We took the current round of Future London Leaders on a trip around the Royal Docks. The buffeting winds and relentless rain, accentuated by the riverside location, were less than favourable conditions for viewing an area still very much in transition – for most people, the Docks are that strange part of London one travels through en route to the airport or the Excel centre. But there were enough clues – and a few near completions – to get a good impression of the future vitality of the area.
Clive Dutton, Exec. Director of Regeneration at Newham, showed us the masterplan of the area, which demonstrated both the level of ambition and the physical scale of regeneration involved – the Royals are thirteen miles of river and dock water frontage. As of 1 April, the area became an Enterprise Zone, and it is hoped that the high speed broadband functionality of the area will attract a host of sustainable businesses. The area is also benefiting from Crossrail – going east from Canary Wharf, there will be three new stations in the area at Victoria Dock, Custom House and Connaught Tunnel.

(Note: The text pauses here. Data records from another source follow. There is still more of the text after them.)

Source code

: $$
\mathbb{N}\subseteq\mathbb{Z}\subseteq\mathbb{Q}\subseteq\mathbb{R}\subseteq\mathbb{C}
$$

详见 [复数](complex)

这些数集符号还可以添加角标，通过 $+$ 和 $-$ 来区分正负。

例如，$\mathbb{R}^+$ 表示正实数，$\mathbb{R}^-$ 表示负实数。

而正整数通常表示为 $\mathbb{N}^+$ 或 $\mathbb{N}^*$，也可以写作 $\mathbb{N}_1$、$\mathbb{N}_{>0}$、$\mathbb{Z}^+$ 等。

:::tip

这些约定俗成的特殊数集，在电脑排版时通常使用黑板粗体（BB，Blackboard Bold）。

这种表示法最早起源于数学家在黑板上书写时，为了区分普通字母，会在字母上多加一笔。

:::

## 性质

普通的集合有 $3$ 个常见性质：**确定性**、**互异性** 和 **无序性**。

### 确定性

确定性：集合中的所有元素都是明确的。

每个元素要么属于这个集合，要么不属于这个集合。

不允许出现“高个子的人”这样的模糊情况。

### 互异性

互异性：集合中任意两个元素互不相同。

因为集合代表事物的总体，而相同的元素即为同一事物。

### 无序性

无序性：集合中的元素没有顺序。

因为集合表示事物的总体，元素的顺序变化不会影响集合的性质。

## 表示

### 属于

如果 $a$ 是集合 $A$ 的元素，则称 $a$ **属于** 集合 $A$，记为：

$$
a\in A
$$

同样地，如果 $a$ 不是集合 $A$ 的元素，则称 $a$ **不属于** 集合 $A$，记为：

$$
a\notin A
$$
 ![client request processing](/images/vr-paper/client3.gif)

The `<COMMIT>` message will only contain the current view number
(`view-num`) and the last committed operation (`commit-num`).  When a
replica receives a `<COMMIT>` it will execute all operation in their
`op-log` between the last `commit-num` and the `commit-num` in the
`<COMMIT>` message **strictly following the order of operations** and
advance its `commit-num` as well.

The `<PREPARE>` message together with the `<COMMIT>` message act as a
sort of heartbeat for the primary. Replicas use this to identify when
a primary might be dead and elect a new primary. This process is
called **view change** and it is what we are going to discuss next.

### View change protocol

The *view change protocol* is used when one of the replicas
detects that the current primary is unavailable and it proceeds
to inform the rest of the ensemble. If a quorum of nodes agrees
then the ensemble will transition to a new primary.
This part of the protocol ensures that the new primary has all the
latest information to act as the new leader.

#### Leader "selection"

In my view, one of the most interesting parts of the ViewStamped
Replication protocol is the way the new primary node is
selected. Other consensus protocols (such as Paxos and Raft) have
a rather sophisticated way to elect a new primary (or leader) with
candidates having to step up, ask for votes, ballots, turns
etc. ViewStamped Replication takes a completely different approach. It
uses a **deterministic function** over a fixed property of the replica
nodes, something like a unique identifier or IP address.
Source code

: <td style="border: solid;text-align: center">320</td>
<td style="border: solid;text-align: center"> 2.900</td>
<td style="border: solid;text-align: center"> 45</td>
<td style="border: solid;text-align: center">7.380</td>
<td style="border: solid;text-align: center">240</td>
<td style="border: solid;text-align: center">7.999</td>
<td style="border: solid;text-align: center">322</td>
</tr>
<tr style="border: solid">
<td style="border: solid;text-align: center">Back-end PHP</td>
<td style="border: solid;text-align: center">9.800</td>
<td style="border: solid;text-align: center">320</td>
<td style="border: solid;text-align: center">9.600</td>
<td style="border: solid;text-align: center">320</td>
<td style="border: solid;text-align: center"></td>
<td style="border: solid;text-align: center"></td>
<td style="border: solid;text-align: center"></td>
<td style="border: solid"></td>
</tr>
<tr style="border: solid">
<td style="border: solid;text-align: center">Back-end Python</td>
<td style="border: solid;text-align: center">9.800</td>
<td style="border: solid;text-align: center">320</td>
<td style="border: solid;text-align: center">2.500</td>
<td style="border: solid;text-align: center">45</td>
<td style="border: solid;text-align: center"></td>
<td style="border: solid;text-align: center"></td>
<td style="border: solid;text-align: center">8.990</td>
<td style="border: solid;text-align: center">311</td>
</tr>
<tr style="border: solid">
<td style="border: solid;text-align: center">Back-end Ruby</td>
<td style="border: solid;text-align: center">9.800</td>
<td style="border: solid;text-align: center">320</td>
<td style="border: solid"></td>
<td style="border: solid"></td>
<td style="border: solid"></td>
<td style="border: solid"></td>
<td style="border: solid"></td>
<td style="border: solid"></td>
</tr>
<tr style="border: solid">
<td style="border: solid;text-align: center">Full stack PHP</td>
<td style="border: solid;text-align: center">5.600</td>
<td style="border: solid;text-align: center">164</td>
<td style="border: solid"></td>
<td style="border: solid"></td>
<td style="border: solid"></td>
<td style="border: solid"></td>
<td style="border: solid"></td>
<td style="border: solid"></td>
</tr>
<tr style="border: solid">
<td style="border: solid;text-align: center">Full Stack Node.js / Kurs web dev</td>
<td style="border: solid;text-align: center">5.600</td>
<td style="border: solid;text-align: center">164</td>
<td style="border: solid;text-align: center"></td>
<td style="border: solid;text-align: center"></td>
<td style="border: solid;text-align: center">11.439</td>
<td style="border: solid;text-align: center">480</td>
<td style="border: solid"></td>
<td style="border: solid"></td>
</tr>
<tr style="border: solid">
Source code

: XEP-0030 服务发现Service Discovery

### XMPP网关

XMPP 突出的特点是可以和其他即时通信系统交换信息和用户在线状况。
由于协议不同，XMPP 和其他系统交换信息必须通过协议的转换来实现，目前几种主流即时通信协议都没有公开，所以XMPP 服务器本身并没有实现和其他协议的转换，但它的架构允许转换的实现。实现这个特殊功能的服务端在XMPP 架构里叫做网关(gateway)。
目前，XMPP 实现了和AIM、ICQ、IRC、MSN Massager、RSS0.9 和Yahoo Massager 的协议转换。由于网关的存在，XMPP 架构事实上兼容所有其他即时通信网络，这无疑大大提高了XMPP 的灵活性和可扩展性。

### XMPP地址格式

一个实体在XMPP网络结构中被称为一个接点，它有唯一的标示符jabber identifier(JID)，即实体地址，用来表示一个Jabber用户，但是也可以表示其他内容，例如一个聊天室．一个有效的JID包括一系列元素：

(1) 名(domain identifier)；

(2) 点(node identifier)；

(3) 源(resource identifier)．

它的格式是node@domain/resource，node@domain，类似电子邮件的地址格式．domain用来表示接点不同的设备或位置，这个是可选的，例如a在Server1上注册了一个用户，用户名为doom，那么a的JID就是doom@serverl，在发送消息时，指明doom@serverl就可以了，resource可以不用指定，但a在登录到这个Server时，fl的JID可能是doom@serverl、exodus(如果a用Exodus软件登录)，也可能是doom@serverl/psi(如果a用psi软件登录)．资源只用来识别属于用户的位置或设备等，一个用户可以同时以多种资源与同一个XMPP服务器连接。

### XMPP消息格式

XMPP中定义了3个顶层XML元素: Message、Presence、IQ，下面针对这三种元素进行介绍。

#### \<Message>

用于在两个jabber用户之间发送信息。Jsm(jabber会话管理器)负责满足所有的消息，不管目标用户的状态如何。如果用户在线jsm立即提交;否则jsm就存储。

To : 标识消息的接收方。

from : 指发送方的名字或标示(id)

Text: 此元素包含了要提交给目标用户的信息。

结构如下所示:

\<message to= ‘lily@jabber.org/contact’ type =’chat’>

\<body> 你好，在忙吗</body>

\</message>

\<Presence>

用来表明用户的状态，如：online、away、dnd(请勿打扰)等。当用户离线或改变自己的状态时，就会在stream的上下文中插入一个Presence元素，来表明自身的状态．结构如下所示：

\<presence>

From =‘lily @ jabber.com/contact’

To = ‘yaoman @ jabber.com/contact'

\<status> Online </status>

We started the tour at Connaught Bridge, which gives good views over the dock, a good way to put the masterplan we had perused into reality. From this vantage point, we could see the Cable Car, the new crossing between Newham and Greenwich that is set to open in the summer. We also caught a glimpse of the Siemens Crystal, a landmark building that will house a public sustainable technologies exhibition and conference centre.
From there we headed south to Pontoon Dock, due to be the heart of the Enterprise Zone. The Thames Barrier Park can be found here, as well as a Barratt housing development from 2001 with a surprisingly vintage seaside feel. Another Barratt development promising 780 new homes, of which 35% will be affordable, is currently under construction.
This is also the vicinity of the London Pleasure Gardens, one of four Meanwhile Use sites that will animate the area before the businesses move in. The Pleasure Gardens will be a multi-faceted leisure and entertainments complex with a programme of events beginning in June. The 24-hour licence alone is sure to attract a new crowd to the area, as will its proximity to the Olympic Park.
There are still a few questions around walkability – an enormous challenge for an area built for cargo. But there are enough elements of this project to attract all kinds of new people, whether for business, residence or entertainment. Hopefully many of them will be attracted to its geographical peculiarities, and remain long enough to create a vibrant new part of east London.